◆ **What to work on**
The reply should contain every entry below exactly as written, with no images.

Content starts

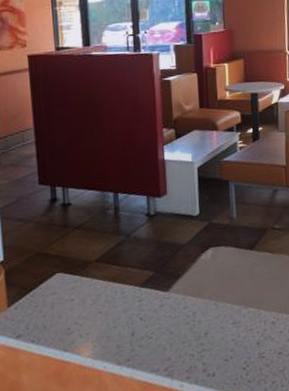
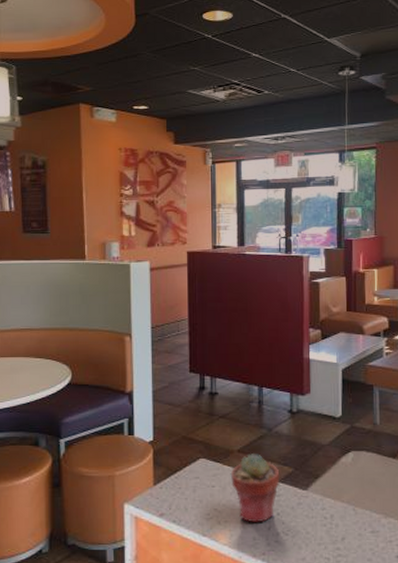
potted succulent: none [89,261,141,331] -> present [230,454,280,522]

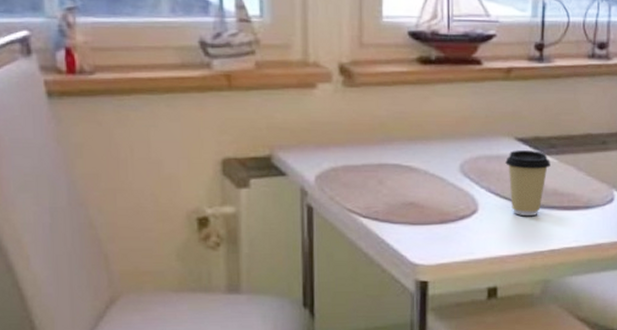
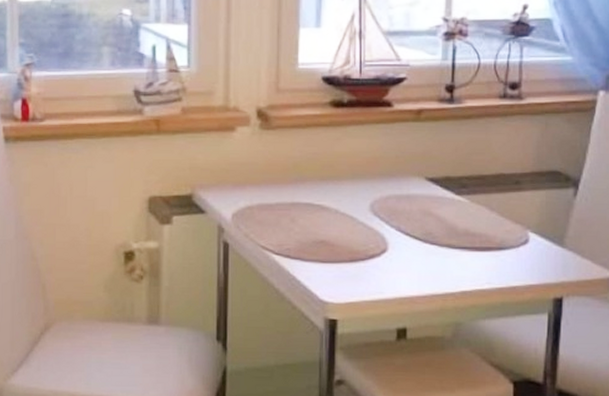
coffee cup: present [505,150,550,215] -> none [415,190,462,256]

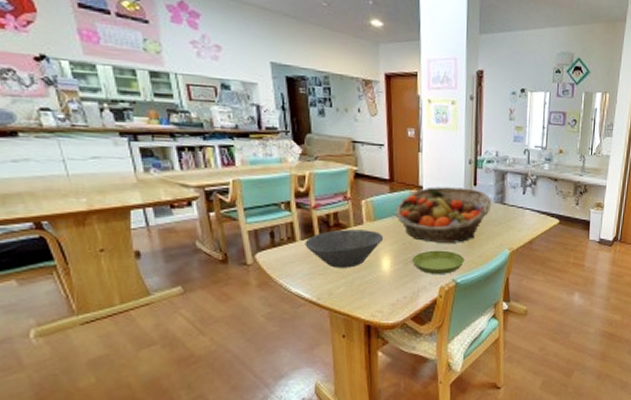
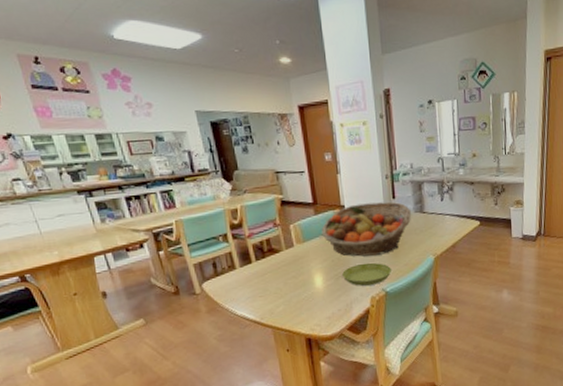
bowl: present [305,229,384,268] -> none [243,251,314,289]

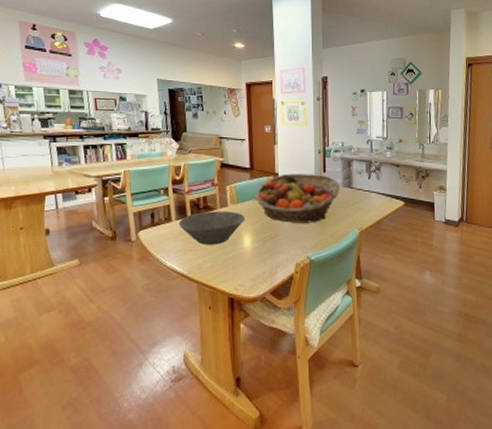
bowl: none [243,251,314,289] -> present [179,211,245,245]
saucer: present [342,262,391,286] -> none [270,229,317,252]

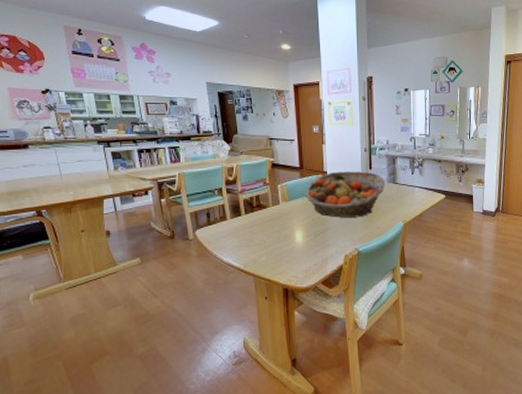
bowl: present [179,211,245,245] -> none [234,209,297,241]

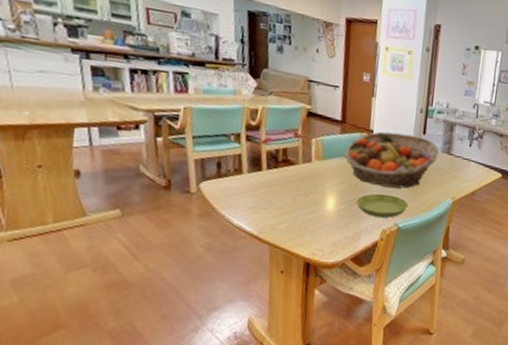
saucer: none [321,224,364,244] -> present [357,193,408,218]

Content ends

◆ **Exercise result**
potted succulent: none [89,261,141,331] -> present [230,454,280,522]

coffee cup: present [505,150,550,215] -> none [415,190,462,256]

bowl: present [305,229,384,268] -> none [243,251,314,289]

bowl: none [243,251,314,289] -> present [179,211,245,245]
saucer: present [342,262,391,286] -> none [270,229,317,252]

bowl: present [179,211,245,245] -> none [234,209,297,241]

saucer: none [321,224,364,244] -> present [357,193,408,218]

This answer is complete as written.